Symposium : Attitudinal change towards Jews and Muslims in France in a comparative perspective, Sciences Po, 18-20 april

27 mars 2013
By

Attitudinal change towards Jews and Muslims in France

in a comparative perspective

Coordination

Nonna Mayer (Sciences Po, CEE, CNRS)

Vincent Tiberj (Sciences Po, CEE)

Tommaso Vitale (Sciences Po, CEE)

18-20 April 2013

 Sciences Po

The working language of the seminar will be English

Registration (compulsory) and contact: conferences.cee@sciences-po.fr

Summary

This international conference is about the evolution and reconfiguration of prejudice towards minorities, more particularly Jews, Arabs and Muslims in contemporary France. It aims at bringing together scholars from different disciplines, with different perspectives, and bridging a gap between studies on Muslims and Islamophobia on the one side, and those on Jews and anti-Semitism on the other.

France is a particularly interesting case study because it hosts both the largest Jewish community in Europe and the largest Muslim community. The electoral rise of the National Front since the mid 80s has polarised the political debate around the issues of immigration and national identity. The questioning of the compatibility between Islam and Western values since 9/11 has changed the way political elites frame integration and multiculturalism and brought about a reconfiguration of prejudice in the French population. The international context, with the stalemate of the Israeli-Palestinian conflict, the Arab revolutions, the terrorist attacks linked to Islamic networks, also feeds tensions between the host society and its minorities as well as between minorities. Anti-Semitic acts have been on the rise after the Merah massacre in Toulouse and anti-Arab racism is spreading.

The conference is part of an international comparative programme, launched in 2011 at the University of Haïfa (Israël) by two historians, Arieh Kochavi and Yael Granot-Bein, on the topic  “Muslims and Jews:  Citizenship, Identity and Prejudice in Europe, U.S. and Israel”. This programme presently brings together 5 Research Centres, which are, besides the French partner, the Centre d’études européennes  de Sciences Po, Paris (Nonna Mayer, Tommaso Vitale, Vincent Tiberj) : the Herzl Institute for the Research and Study of Zionism, University of Haifa (Arieh Kochavi and Yael Granot-Bein), the Comper Center for the Research of anti-Semitism and Racism (Eli Avraham), the Pears Institute for the Study of anti-Semitism, Birkbeck, University of London (David Feldman), the Center for Research on anti-Semitism, Technical University of Berlin (ZFA)  (Stefanie Schüler-Springorum). Besides two historians from Spain, involved in a European project on Secularity and religious Freedom, Rosa Maria Martinez de Codes (Complutense University of Madrid) and Jaime Contreras (Alcala University) have recently joined the network. The launching meeting took place in Haifa in May 2011. The first seminar was in London: focused on « Muslims and Jews: Citizenship, Identity and Prejudice in the British context » (February 2012). Now it is the turn for France to host the seminar, outline what makes its relation to the “other” similar and yet different from other European countries owing to its colonial history, the memories of World War Two and the Vichy government, the specific features of French Jews and Muslims, and also because of its institutions, with the weight of the universalistic and secular republican model.

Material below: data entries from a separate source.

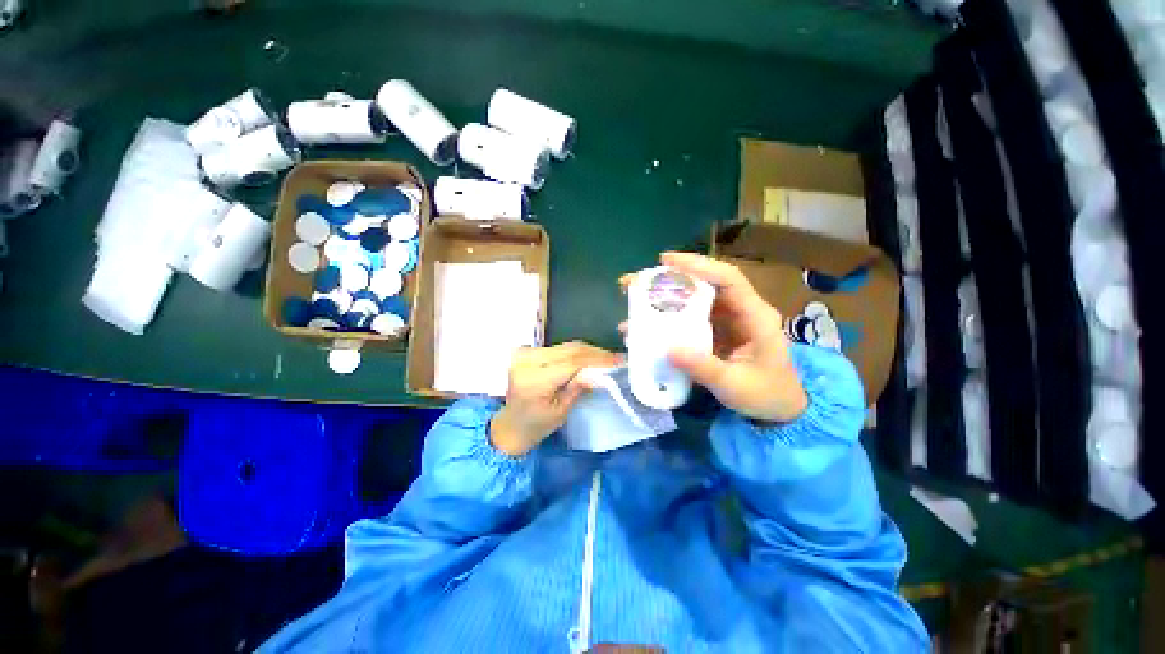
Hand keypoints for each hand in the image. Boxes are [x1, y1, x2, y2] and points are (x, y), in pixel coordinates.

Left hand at [490, 341, 621, 455]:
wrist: (511, 424)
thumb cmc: (536, 425)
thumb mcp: (560, 411)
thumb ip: (578, 387)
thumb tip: (600, 372)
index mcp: (532, 379)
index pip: (571, 362)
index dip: (597, 359)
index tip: (618, 360)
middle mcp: (526, 360)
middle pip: (568, 350)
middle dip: (595, 353)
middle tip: (616, 357)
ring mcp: (524, 353)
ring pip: (565, 346)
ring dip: (587, 351)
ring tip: (606, 358)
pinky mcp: (527, 351)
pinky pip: (558, 348)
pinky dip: (575, 352)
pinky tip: (589, 357)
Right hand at [625, 252, 807, 422]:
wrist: (780, 410)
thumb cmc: (766, 395)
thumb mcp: (735, 385)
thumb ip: (704, 368)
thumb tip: (668, 349)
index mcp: (755, 316)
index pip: (728, 278)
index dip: (699, 265)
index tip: (666, 262)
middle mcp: (740, 310)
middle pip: (706, 283)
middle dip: (672, 278)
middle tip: (638, 281)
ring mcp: (727, 320)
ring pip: (696, 298)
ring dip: (667, 296)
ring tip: (637, 298)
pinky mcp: (716, 331)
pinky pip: (691, 316)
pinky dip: (670, 317)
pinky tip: (649, 323)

The Paris conference will focus on the “new clothes” of anti-Semitic and Islamophobic prejudice, drawing from ethnographic qualitative field work as well as from quantitative studies such as the CNCDH –Commission nationale consultative des droits de l’homme – yearly survey on racism, anti-Semitism and xenophobia, and the TEO (Trajectories and Origins) large scale survey launched by INED in 2009, focusing on the impact of origins on current living conditions and social trajectories. As the previous conference of the Haifa project, a session will be devoted to a dialogue between scholars and various actors mobilised in the fight against prejudice and the representation of minorities, in order to get a better understanding of prejudice, and of the best ways to fight it.

Open the provisional programme

 

Call for Posters and “Albert Memmi Prize”

Saturday 20th at 15:30, the selection committee will select the best poster to be awarded with the “Albert Memmi Prize for young scholars doing research on prejudice against minorities in France”, with €1,000 granted by the Association Française de Science Politique, the POLINE (Politics of Inequalities) network and Open Society Foundations.